Data records
++++++++
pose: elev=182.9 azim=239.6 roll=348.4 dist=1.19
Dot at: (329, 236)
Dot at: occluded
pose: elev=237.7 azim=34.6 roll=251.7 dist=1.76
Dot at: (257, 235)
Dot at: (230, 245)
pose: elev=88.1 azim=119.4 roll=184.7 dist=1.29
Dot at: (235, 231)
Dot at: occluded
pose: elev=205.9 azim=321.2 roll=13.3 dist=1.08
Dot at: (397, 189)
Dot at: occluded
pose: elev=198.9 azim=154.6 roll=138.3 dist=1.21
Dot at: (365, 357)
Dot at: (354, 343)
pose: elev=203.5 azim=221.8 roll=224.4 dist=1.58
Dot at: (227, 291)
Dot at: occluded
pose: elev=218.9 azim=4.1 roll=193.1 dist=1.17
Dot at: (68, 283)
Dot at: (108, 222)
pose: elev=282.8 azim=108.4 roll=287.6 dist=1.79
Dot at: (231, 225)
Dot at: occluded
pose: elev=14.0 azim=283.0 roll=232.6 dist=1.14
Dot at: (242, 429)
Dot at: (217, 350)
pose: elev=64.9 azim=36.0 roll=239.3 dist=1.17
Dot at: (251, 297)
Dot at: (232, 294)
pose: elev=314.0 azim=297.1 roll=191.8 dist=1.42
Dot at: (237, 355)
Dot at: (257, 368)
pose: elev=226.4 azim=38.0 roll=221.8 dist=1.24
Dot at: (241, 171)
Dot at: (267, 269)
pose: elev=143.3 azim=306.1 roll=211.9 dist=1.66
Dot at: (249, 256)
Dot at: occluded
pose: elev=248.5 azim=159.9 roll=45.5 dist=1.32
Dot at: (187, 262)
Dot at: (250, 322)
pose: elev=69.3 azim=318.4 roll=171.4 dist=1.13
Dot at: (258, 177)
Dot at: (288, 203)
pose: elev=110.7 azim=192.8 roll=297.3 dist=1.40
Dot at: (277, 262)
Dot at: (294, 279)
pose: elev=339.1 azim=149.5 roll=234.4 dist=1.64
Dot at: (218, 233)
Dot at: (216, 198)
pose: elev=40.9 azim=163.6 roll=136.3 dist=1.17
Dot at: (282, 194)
++++++++
Goal of the exercise.
Rewrite the listing starting at the line containing "pose: elev=339.1 azim=149.5" and ending at its last line. Increase by 25 each coordinate given as an answer for where a marked dot lands, and keep the pose lines and the marked-dot lines unchanged.

Exercise answer.
pose: elev=339.1 azim=149.5 roll=234.4 dist=1.64
Dot at: (218, 233)
Dot at: (241, 223)
pose: elev=40.9 azim=163.6 roll=136.3 dist=1.17
Dot at: (282, 194)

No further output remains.